Me
quedé dormida viendo la película pastelosa de la tarde. O quizá
fue antes, durante el telediario con la enésima rueda de prensa
monótona y ese chorreo incesante de cifras de muertos sí o no,
dependiendo del día.
Con
el calor de después de comer, me aflojé y me quedé en el
sofá casi en una nube. Sin sentir mi cuerpo. Como flotando en
algodón, soñé que volaba.
Y
me parecía que todo era de colores alegres. Que el sol lucía en
todo su esplendor en el cielo, y los pájaros piaban, inventando una
banda sonora única, solo mía.
Y
que mi tienda estaba abierta de nuevo, que los vestidos de flores
volaban de los percheros, que mi línea de bolsos y monederos de
rafia se vendía hasta a las marcas de prestigio, que podría pagar
la hipoteca del local y que mis problemas económicos eran un mal
sueño de otra vida.
Todo
fluía entre tintineos de la máquina registradora, el hilo musical
de los pajaritos y los murmullos de aprobación dentro de los
probadores de mis clientas, tan satisfechas con sus compras que todas
salían como renovadas y con la sonrisa puesta una vez traspasaban
las puertas de mi tienda.
La
belleza era esto, colores alegres, un sol reluciente, vestidos de
flores y trinar de pájaros, me decía yo al despedirlas con una
sonrisa aún mayor.
Ojalá
fuera todo tan fácil…
Un
trueno me despertó y mi sueño huyó al país de los sueños que
nunca se hacen realidad.
Miré
por la ventana y el cielo estaba gris y pesado, como a punto de
llover.
Y
llovió. Unas gotas tan gordas y pesadas que martilleaban contra los
adoquines de la calle que ahora nadie pisaba.
Me
fijé bien y otros como yo, observaban las gotas tras los cristales
en sus casas. Entre asustados e inquietos. Ninguno se atrevía a
pisar la calle.
No
había vestidos de flores, ni pajaritos piando, ni bolsos de rafia.

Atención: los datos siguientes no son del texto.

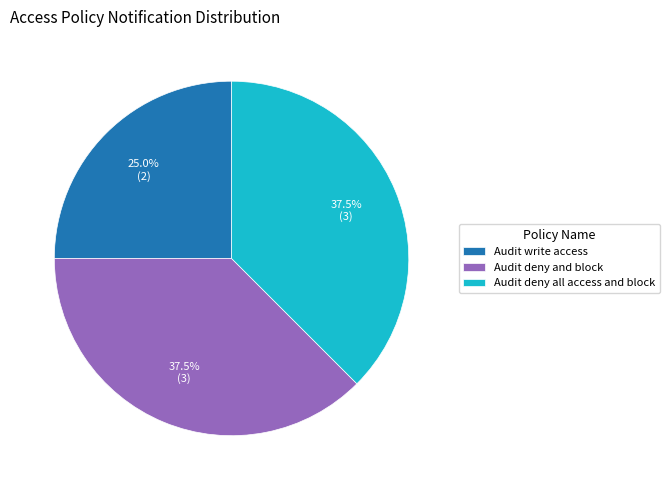

How many slices are in this pie chart?

3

Mi local seguía cerrado, con los plazos de pago a punto de expirar y
mi cuenta corriente en peligro de tornarse en números rojos
Me
levanté pesadamente y me estiré, intentando espabilar. Déjate de
películas, que esto no es Hollywood… me reñí yo misma.
Fui
a la cocina a comer algo. De paso, ordené el armario de los
cachivaches, saqué la cafetera y me hice un café bien cargado; a
ver si con los ojos abiertos paraba de soñar con tonterías
imposibles.
El
café recién hecho dejó un aroma a hogar y realidad en mi cocina
que me hizo bajar de mi paseo por las nubes.